*** INPUT DATA ***
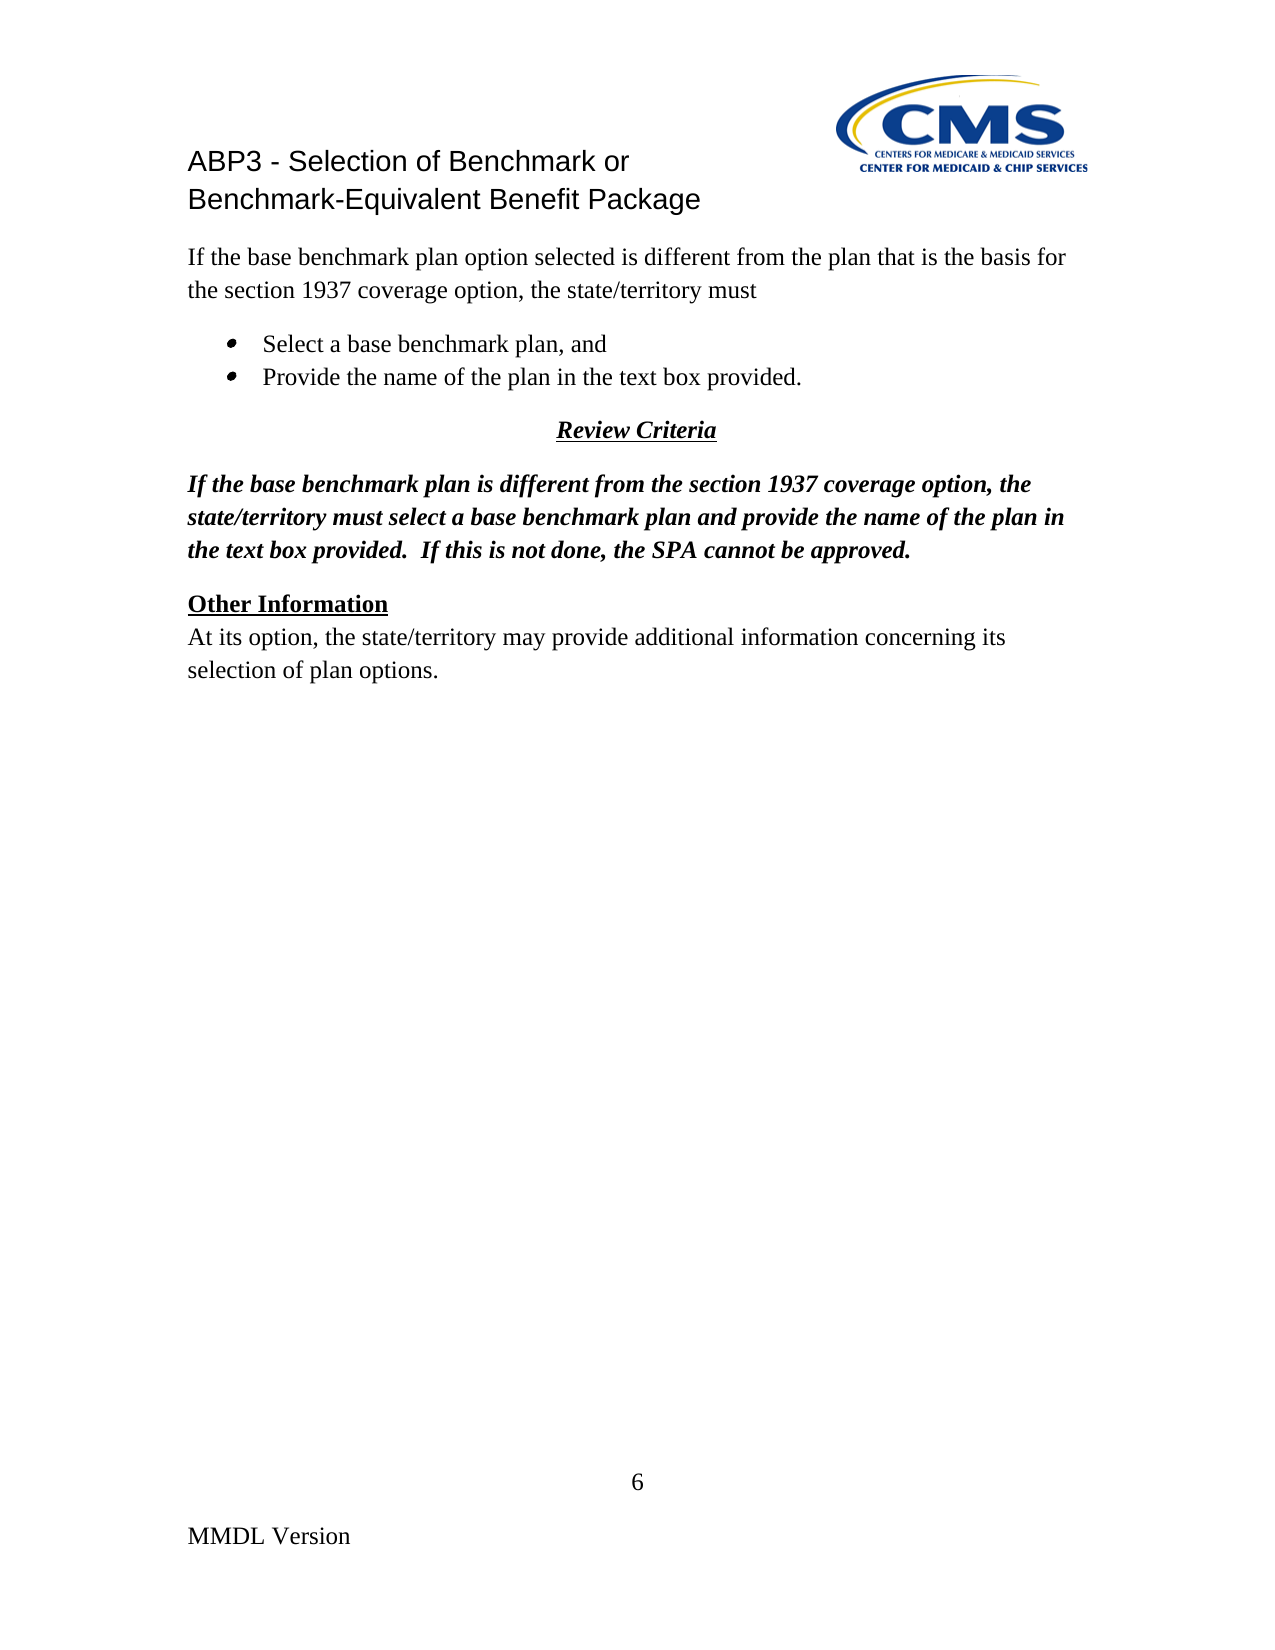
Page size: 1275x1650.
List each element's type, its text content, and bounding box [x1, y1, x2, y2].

list Select a base benchmark plan, and [225, 329, 1087, 357]
picture [836, 75, 1088, 172]
text Review Criteria [187, 416, 1087, 444]
text If the base benchmark plan is different from the section 1937 coverage option, the state/territory must select a base benchmark plan and provide the name of the plan in the text box provided. If this is not done, the SPA cannot be approved. [187, 469, 1087, 564]
text At its option, the state/territory may provide additional information concerning its selection of plan options. [187, 622, 1087, 684]
subtitle Other Information [187, 589, 1087, 618]
text If the base benchmark plan option selected is different from the plan that is the basis for the section 1937 coverage option, the state/territory must [187, 242, 1087, 303]
list Provide the name of the plan in the text box provided. [225, 362, 1087, 390]
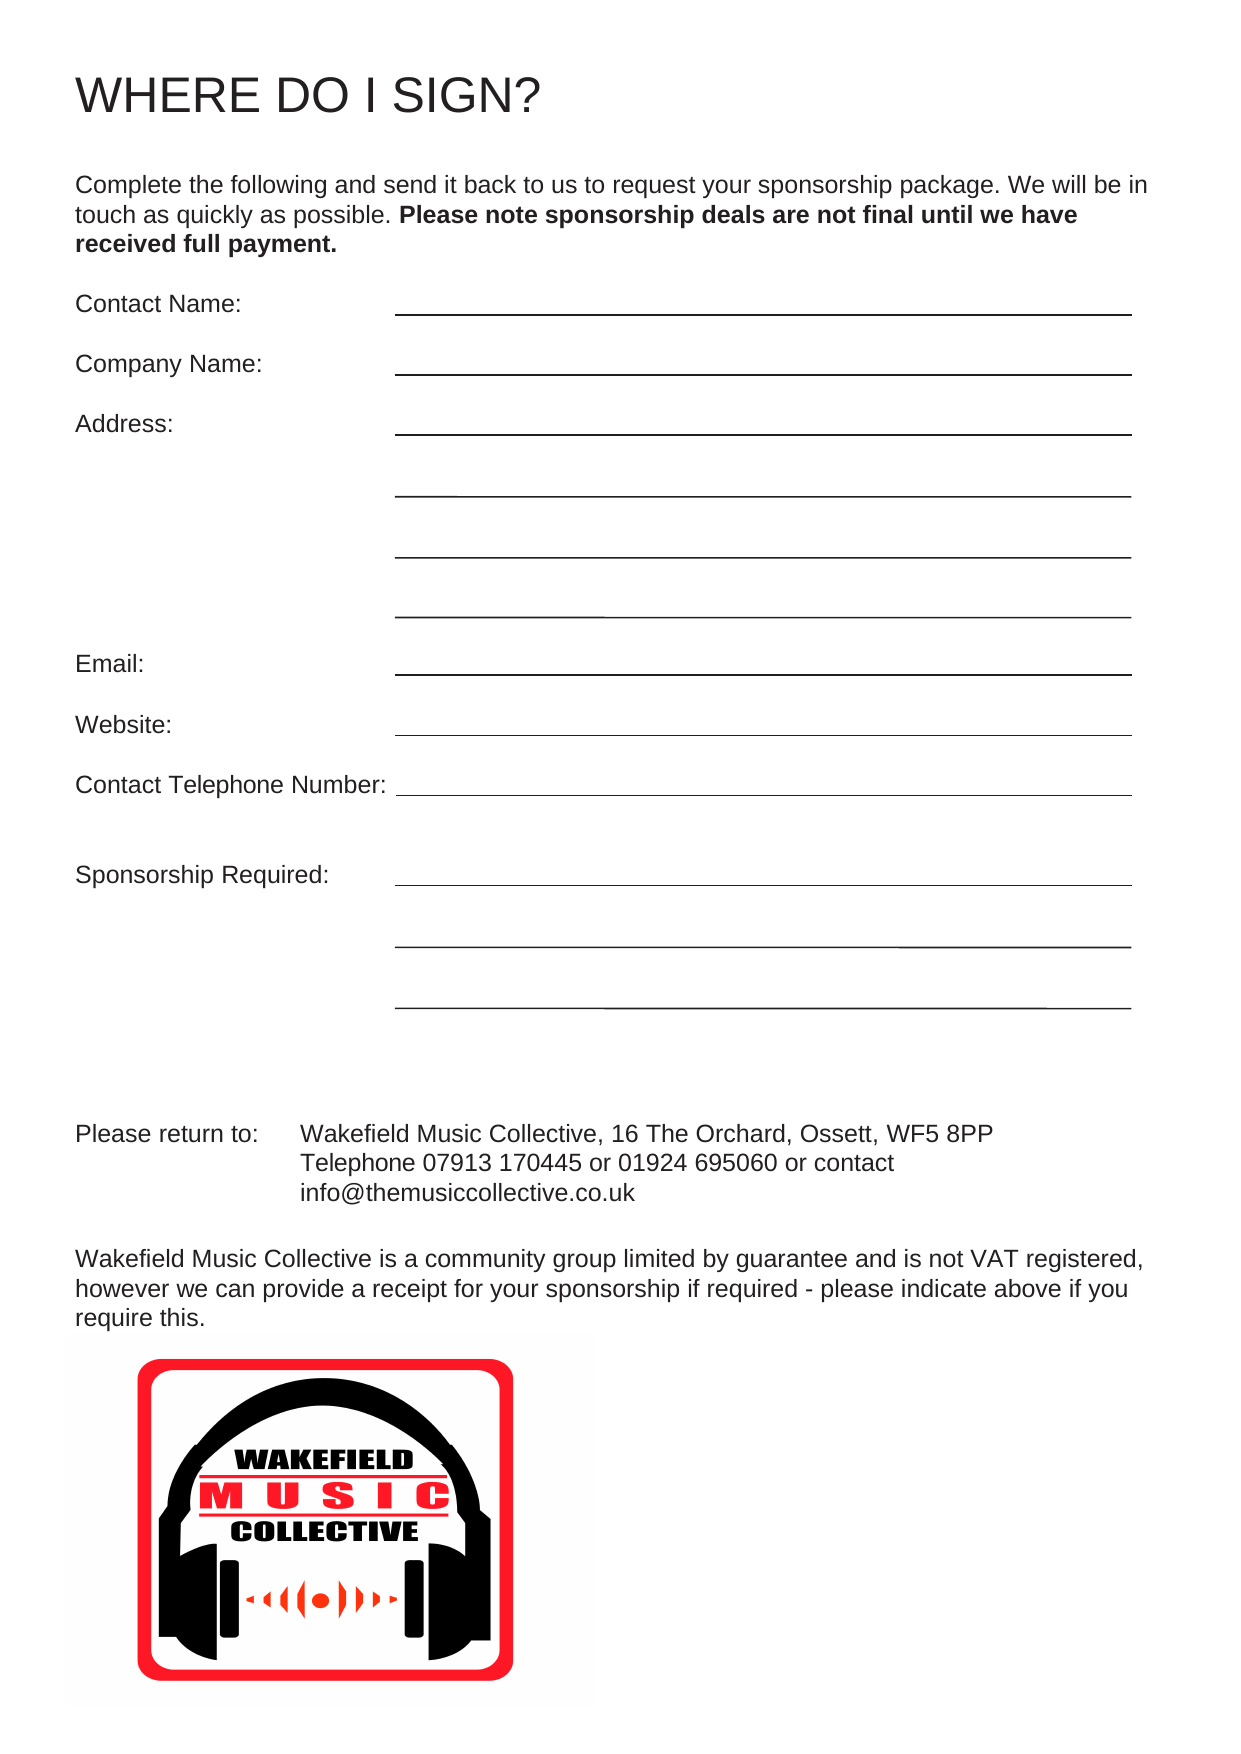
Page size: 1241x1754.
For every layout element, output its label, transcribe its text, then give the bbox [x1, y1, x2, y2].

text Contact Name: [75, 289, 1151, 318]
text Wakefield Music Collective is a community group limited by guarantee and is not VAT registered, however we can provide a receipt for your sponsorship if required - please indicate above if you require this. [75, 1244, 1147, 1332]
text Contact Telephone Number: [75, 770, 1151, 798]
subtitle WHERE DO I SIGN? [75, 65, 1151, 122]
text Address: [75, 409, 1151, 438]
text Complete the following and send it back to us to request your sponsorship package. We will be in touch as quickly as possible. Please note sponsorship deals are not final until we have received full payment. [75, 170, 1151, 258]
text Website: [75, 709, 1151, 738]
text Sponsorship Required: [75, 860, 1151, 888]
text Email: [75, 649, 1151, 678]
text Please return to: Wakefield Music Collective, 16 The Orchard, Ossett, WF5 8PP Telephone 07913 170445 or 01924 695060 or contact info@themusiccollective.co.uk [75, 1119, 1041, 1207]
picture [64, 1333, 595, 1708]
text Company Name: [75, 349, 1151, 378]
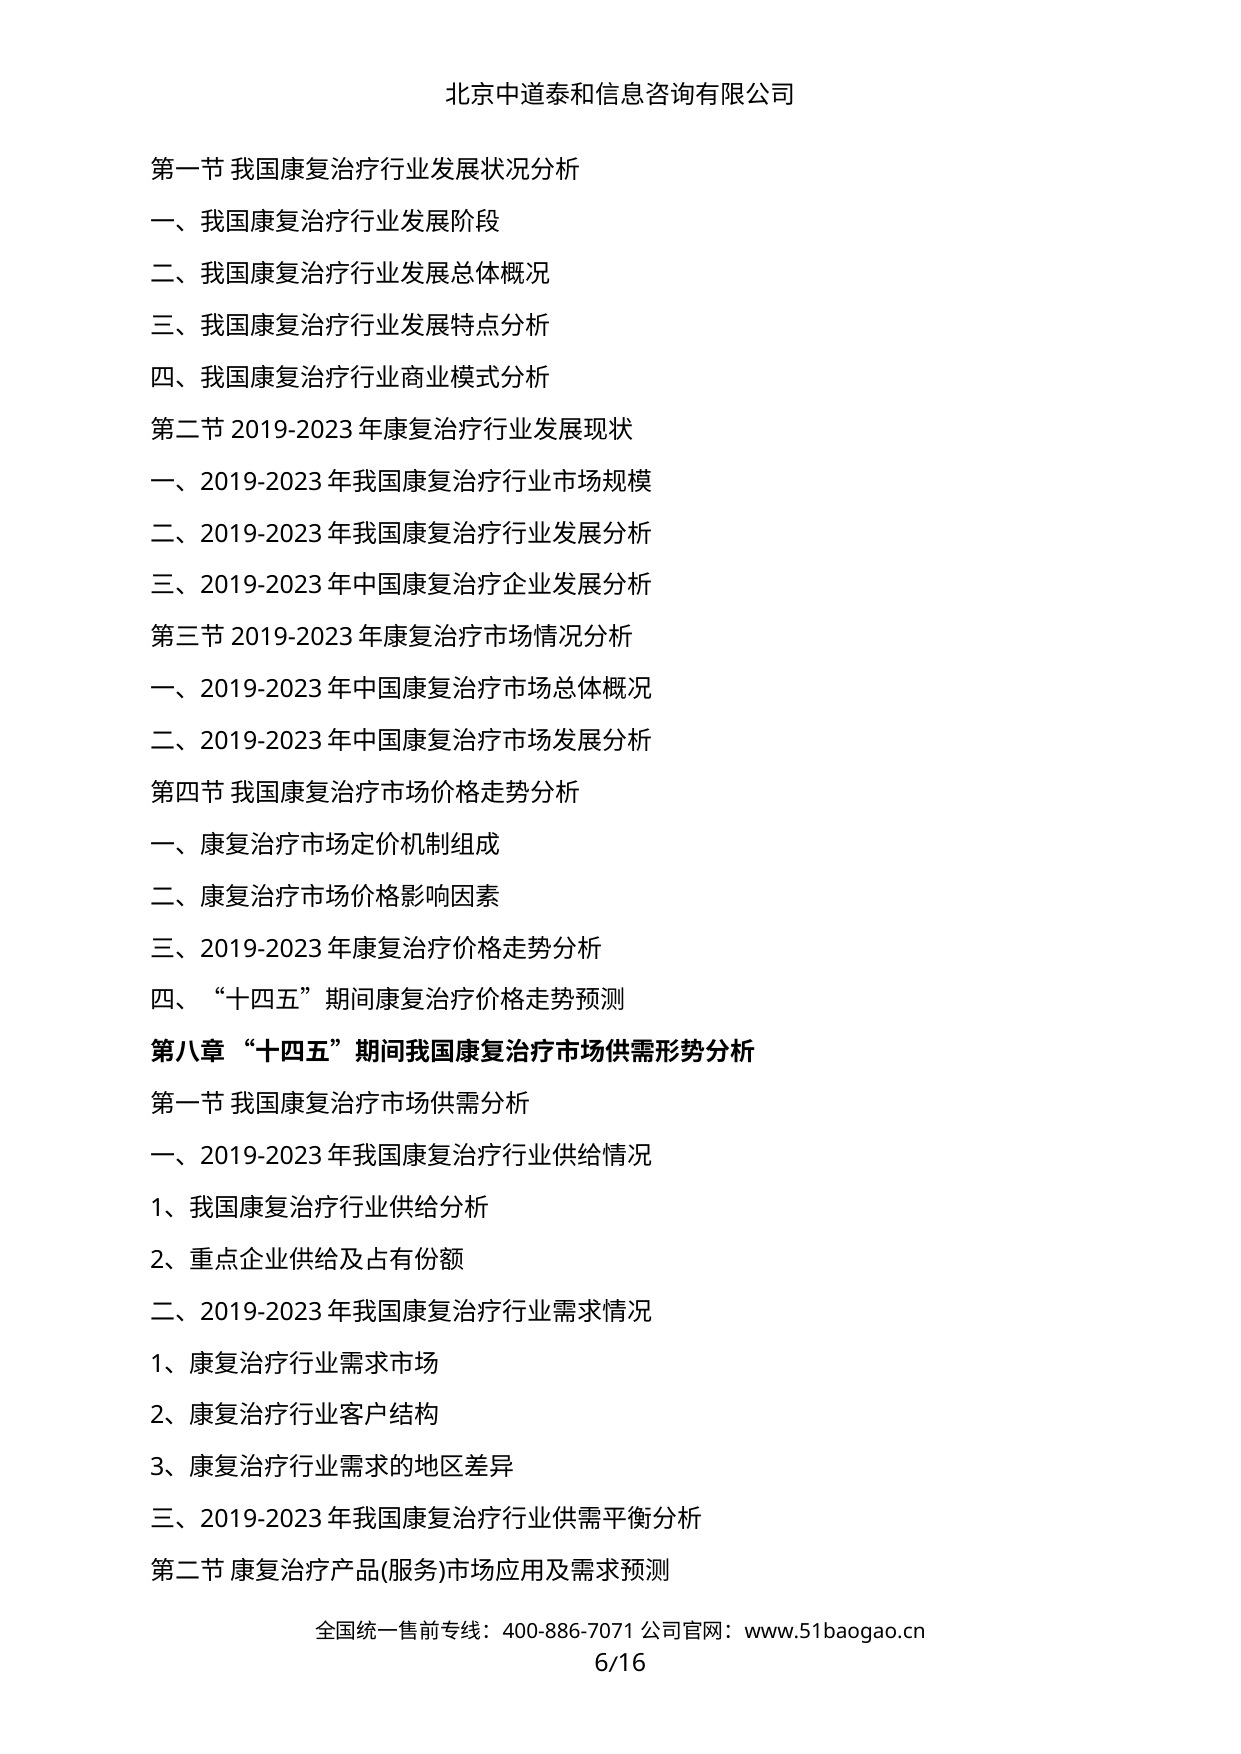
*** End of INPUT DATA ***
ABOUT THIS EXERCISE => Exactly the lines starting at the one above with "List each element's" and ending at the one with "Page size: 1241x1754." should be printed, and nothing else. Omit the pictures.

EXERCISE SOLUTION =>
List each element's type, its text content, and bounding box [x1, y1, x2, y2].

list Select a base benchmark plan, and [225, 329, 1087, 357]
picture [836, 75, 1088, 172]
text Review Criteria [187, 416, 1087, 444]
text If the base benchmark plan is different from the section 1937 coverage option, the state/territory must select a base benchmark plan and provide the name of the plan in the text box provided. If this is not done, the SPA cannot be approved. [187, 469, 1087, 564]
text At its option, the state/territory may provide additional information concerning its selection of plan options. [187, 622, 1087, 684]
subtitle Other Information [187, 589, 1087, 618]
text If the base benchmark plan option selected is different from the plan that is the basis for the section 1937 coverage option, the state/territory must [187, 242, 1087, 303]
list Provide the name of the plan in the text box provided. [225, 362, 1087, 390]
Page size: 1241x1754.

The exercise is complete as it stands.